**STATED TASK:**
Format the lines below as a Markdown table with the columns Number and Line. Start at the line containing "scientific name: Mytilus californianus" and end at the line containing "common name: Hobblebush", number each line in order, and leave out any blank lines.

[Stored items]
######

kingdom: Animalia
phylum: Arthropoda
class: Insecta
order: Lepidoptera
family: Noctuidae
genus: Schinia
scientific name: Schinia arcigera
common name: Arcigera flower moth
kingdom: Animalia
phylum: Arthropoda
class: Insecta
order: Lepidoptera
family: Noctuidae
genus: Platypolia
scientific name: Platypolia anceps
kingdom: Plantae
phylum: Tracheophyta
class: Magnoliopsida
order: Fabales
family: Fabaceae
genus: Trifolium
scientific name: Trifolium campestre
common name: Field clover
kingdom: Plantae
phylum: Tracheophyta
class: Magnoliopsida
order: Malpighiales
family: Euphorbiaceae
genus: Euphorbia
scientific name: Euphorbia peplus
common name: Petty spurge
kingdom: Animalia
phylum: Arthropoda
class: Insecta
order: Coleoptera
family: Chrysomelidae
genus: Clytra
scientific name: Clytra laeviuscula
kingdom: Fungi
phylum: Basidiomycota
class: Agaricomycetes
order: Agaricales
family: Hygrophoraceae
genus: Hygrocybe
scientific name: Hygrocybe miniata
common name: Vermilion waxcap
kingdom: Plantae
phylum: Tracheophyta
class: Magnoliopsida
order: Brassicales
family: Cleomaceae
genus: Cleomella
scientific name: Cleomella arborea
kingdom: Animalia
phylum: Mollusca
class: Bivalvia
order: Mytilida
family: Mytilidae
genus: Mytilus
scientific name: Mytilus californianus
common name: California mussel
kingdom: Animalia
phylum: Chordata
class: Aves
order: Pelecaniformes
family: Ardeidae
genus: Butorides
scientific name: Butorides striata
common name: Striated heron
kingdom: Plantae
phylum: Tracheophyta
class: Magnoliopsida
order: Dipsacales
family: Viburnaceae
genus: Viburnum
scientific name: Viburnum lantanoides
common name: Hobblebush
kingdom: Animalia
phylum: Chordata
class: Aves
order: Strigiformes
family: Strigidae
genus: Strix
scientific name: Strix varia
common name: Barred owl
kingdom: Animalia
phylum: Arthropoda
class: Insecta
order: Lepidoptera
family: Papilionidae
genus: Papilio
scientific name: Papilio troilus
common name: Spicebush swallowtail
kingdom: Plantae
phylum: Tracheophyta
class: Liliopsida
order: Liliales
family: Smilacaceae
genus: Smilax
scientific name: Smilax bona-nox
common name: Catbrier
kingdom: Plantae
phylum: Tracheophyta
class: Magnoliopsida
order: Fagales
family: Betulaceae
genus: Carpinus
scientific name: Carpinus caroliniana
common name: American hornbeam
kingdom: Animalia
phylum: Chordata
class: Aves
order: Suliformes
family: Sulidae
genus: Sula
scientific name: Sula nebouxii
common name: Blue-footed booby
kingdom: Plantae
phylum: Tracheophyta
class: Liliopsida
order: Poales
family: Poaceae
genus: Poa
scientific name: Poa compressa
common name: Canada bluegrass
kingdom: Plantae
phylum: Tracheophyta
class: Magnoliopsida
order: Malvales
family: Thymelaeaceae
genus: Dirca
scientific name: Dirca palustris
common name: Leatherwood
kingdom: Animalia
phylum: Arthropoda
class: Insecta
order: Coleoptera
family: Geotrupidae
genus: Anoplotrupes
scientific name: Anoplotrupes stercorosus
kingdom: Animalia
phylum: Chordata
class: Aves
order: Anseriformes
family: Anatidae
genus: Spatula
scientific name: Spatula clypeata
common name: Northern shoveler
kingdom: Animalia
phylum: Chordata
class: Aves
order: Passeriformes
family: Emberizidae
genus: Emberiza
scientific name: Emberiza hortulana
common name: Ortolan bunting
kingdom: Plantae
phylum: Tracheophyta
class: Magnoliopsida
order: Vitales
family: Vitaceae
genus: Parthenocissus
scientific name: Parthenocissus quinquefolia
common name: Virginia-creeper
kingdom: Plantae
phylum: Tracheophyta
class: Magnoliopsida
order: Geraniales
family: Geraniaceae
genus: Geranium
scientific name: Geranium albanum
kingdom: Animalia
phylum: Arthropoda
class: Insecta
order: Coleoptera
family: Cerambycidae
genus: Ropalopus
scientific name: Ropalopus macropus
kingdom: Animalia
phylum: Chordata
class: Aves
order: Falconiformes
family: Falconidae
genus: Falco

######

**RESPONSE TO THIS EXERCISE:**
| Number | Line |
|---|---|
| 1 | scientific name: Mytilus californianus |
| 2 | common name: California mussel |
| 3 | kingdom: Animalia |
| 4 | phylum: Chordata |
| 5 | class: Aves |
| 6 | order: Pelecaniformes |
| 7 | family: Ardeidae |
| 8 | genus: Butorides |
| 9 | scientific name: Butorides striata |
| 10 | common name: Striated heron |
| 11 | kingdom: Plantae |
| 12 | phylum: Tracheophyta |
| 13 | class: Magnoliopsida |
| 14 | order: Dipsacales |
| 15 | family: Viburnaceae |
| 16 | genus: Viburnum |
| 17 | scientific name: Viburnum lantanoides |
| 18 | common name: Hobblebush |